Written by the TreasureGuide for the exclusive use of treasurebeachesreport.blogspot.com.
|Salvage Boat Over Wreck Site A While Back|
Don't forget that there were other big finds made by other salvage crews on the Treasure Coast this year.
But there were also some big inland finds. One of those was not reported. It wasn't of the same magnitude as the 1715 Fleet finds, but it was certainly unusual and remarkable and something that would be reported by the media if the details were made known.
What I wanted to do today is without going into details on the second find, see what could be learned by comparing the two vastly different cases resulting in big finds. I knew of both efforts before the big hit and followed the progress of both efforts up to the big hit.
First, neither of those two finds was made on a beach. One was in water covered by a salvage lease and one was inland on private property.
As you know the beaches have not been producing much for quite some time. That will change some day.
Second, both involved intensive hunts involving many days of effort.
I often advise multiple-stage hunts and have detailed how one might hunt a site in multiple stages.
Third, the big hit was not made until after several days of hunting were completely.
It is easy to give up on a site. It is easy to quit to soon.
Fourth, on both, there were a series of smaller finds, as well as unsuccessful holes, leading up to the big hit.
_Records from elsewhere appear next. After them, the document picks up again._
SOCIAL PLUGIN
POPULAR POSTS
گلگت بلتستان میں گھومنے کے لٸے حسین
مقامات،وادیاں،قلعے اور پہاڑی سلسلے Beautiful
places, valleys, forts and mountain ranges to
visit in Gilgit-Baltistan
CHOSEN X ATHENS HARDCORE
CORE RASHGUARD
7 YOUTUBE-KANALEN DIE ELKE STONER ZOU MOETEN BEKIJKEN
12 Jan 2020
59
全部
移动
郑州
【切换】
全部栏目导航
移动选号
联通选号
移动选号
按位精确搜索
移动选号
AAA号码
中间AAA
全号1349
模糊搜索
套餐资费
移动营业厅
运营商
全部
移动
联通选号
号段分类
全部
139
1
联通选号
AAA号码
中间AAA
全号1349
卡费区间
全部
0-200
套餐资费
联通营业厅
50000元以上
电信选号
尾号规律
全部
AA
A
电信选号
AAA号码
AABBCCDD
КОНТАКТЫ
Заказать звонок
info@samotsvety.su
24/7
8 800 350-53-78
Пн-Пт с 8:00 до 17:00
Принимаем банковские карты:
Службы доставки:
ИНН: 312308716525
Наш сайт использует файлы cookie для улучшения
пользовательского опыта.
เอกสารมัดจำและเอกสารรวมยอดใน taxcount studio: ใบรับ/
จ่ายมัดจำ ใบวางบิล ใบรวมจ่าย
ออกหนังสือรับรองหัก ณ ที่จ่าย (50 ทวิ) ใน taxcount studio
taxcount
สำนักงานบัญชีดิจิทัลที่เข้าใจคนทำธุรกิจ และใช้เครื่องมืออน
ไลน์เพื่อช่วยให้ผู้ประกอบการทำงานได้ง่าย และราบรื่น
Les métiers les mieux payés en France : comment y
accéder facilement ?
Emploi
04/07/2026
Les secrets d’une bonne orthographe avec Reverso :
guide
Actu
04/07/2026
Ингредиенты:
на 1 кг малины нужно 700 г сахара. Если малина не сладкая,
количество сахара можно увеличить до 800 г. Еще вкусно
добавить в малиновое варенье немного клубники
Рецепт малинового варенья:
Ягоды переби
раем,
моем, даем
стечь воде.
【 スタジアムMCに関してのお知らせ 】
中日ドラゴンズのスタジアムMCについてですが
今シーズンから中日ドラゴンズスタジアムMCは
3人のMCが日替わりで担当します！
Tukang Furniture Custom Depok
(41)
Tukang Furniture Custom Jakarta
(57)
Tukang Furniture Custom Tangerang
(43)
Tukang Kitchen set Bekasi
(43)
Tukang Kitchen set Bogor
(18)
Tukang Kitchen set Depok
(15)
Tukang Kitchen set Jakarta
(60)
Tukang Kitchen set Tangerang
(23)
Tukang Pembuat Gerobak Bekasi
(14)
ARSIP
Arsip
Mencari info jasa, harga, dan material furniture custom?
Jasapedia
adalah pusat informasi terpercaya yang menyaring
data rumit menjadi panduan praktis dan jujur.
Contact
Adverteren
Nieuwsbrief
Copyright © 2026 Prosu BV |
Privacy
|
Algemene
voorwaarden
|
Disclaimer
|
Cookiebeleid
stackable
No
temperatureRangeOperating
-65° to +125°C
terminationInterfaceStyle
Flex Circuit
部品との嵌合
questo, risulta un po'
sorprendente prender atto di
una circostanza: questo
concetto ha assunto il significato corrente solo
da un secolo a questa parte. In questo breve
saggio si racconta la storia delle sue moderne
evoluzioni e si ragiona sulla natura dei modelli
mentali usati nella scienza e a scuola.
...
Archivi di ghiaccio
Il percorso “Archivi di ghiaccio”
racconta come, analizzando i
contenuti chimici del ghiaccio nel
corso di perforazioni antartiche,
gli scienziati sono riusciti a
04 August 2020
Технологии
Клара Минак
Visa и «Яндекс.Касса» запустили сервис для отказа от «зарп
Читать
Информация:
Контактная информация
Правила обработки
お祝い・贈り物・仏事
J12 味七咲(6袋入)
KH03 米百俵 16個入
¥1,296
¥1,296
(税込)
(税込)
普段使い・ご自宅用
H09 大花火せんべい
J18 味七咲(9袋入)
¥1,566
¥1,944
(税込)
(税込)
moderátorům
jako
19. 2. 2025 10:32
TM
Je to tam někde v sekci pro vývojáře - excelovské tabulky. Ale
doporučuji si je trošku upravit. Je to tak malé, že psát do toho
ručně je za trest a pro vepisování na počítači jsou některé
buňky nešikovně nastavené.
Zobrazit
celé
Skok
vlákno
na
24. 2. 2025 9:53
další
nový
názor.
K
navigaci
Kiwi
I've often talked about how to use finds as signs or indicators. Where there is one, there is often more. Because you got some, doesn't mean that is all there is. Again, it is easy to quit too soon.
Fifth, there was a tip off to the possible productivity of the location. In the case of the 1715 find, the wreck site and presence of treasure has been known for a long time. For the other find, there was also a tip-off, though not so far back in history.
Instead of taking a report of a find as an indication that it has all been found, take it as an indication that there might be more. Very often the first efforts don't get it all.
Sixth, in both cases, there were others who took smaller amounts of treasure from the site before the current hunters made the big hit.
Ditto comment to number five.
Seventh, in both cases, there was extensive removal of surface material facilitated by mechanical means or heavy equipment prior to the big find. In the second case, that might or might not have been critical. In the first case it definitely was.
Eight, both involved gaining permission to hunt the location in one way or another.
I'm sure there is more to say, but that is enough for now. That might give you something to think about.
Treasure means different things to different people.
One person who finds a gold coin, might be in need of the most basic things. To him or her, the treasure might mean food, clothing or shelter.
Another person who finds the same gold coin, might not need those things. To him or her it might be a feeling of success or task accomplished.
To another, the same gold coin might be visions of fame or glory. To another history.
What treasure means to you depends upon who you are and what you bring to the treasure. Treasure is a mirror that reflects who you are. Take a look.
I got emails about the Bernard Romans book. It seems that people liked being able to read that. If you misssed it, you might want to go back a few posts and get the link.
The one that is in the middle of the Atlantic won't likely affect us, but the one over by Africa has a 50 percent chance of becoming a cyclone in the next 48 hours. We'll have to watch to see where it goes.
On the Treasure Coast the surf will be small this weekend, and very flat Monday.